[Selected excerpt]
──────
And yet, does any of this really matter? In the age of climate catastrophe, violence compounds upon itself, extinguishing species and ecosystems, and with it, any hope that things might turn out different. Is there anything worth salvaging in these histories for our future or does only declension and despair remain? In the Soviet Union, indigenous myths would say no. In 1977, when the end of Soviet whaling lay just below the horizon, Yuri Rytkheu, a Chukchi writer, published When the Whales Leave, an indigenous origin story about a woman who marries a whale. Jones describes the myth this way: “Half the couple's offspring are humans, the other half whales, and the two species live in peace for a generation until one of their descendants…forgets humans’ old kinship with sea creatures. Eventually he kills one of his whale brothers, which breaks the human connection to whales. The son dies and the whales leave Chukchi forever.”Footnote 35 It seems humans were always fated to destroy our nonhuman cohabitants.
──────
[What you have to do] Extend the passage on Soviet whaling and the Chukchi whale myth, beginning right after its final sentence.

(Stored items)
──────
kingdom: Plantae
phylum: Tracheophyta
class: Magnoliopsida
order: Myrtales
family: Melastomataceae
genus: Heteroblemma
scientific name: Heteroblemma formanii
──────
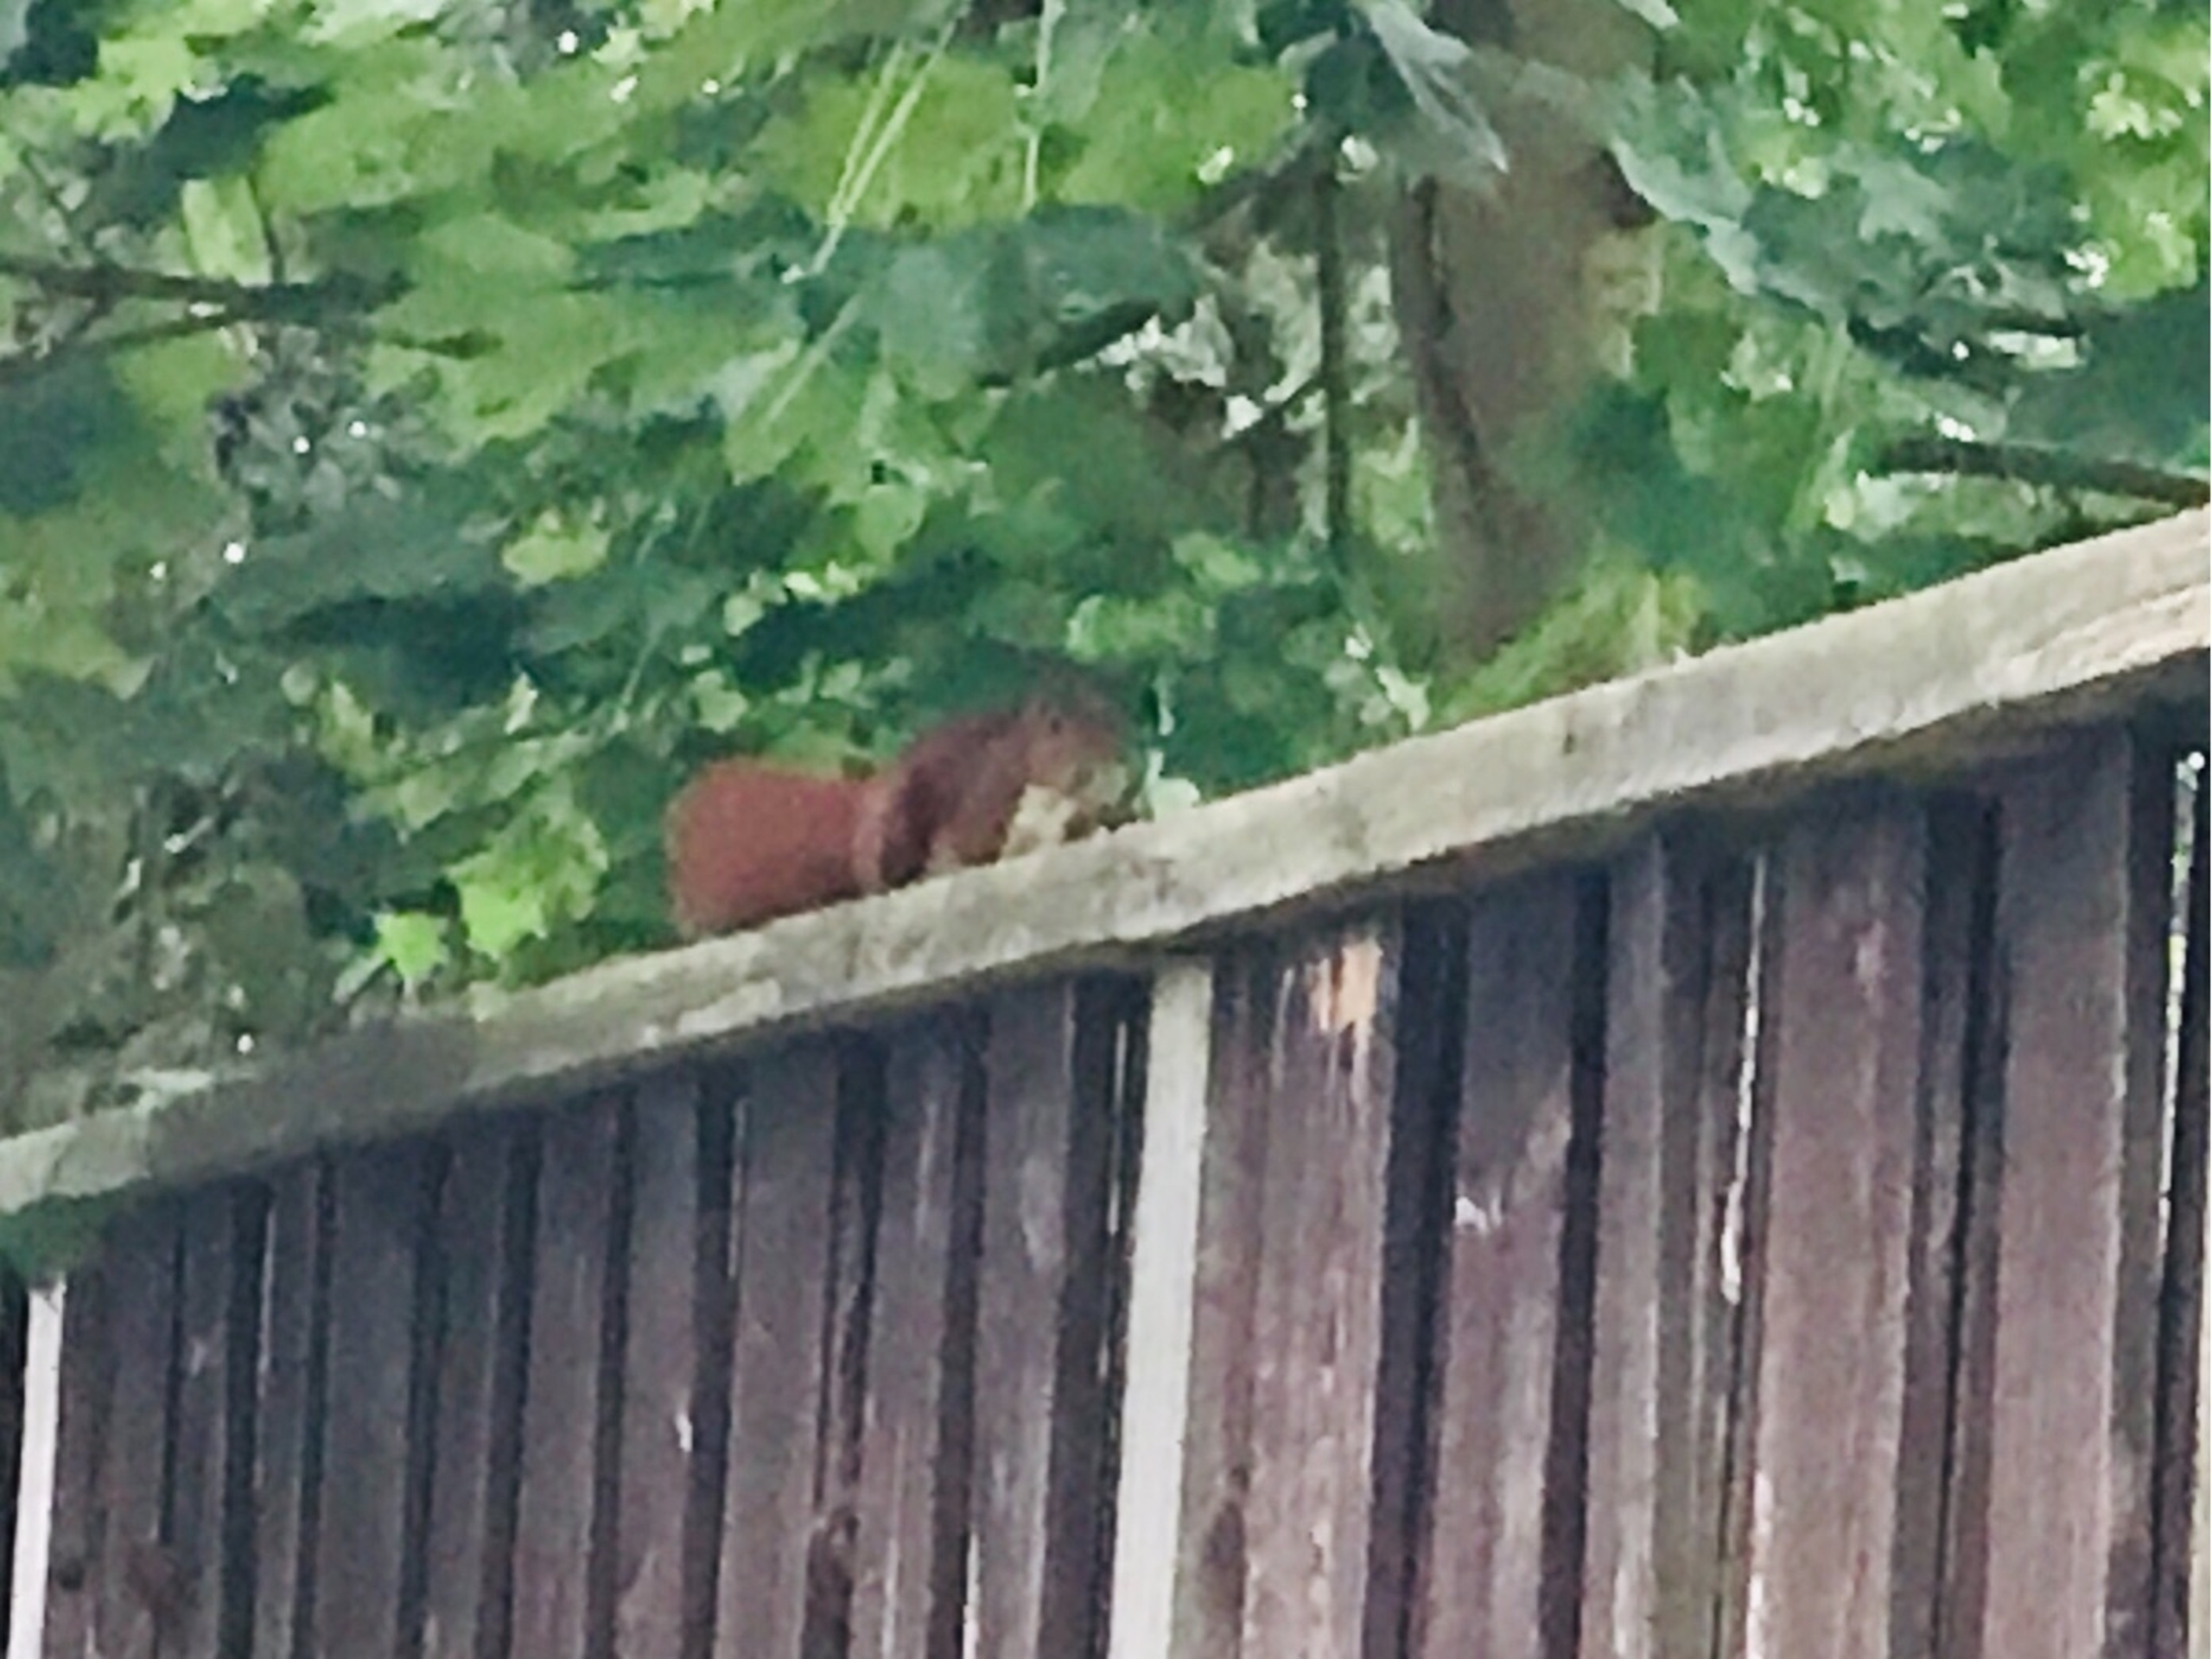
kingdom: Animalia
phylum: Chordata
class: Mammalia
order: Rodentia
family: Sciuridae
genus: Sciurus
──────
[Result]
Blanchette puts the dilemma of studying histories of humans and nature in much clearer terms. He writes that, “What remains is something perhaps more honest: how people in this town, like so many of us, struggle with and against things they are a constitutive part of but do not know how to change.”Footnote 36 Yet sprinkled through his work, as well as all the books considered in this review, are shoots of a better world. When discussing the many sites of abuse, exploitation, and interspecies immiseration, Blanchette notes that these same locations, whether farrowing sheds, slaughterhouses, or “runting rooms,” are also the sites of “brewing struggle over…the shifting state of American industrial animality.”Footnote 37 Our task is to be alive to these paradoxical spaces, whether on oil palm plantations, Soviet factory ships, Caribbean turtle “kraal” pens, or in Ecuadorian mines, locate the moments of “unintentional coordination” between living things, and seize upon them on our way to a better world.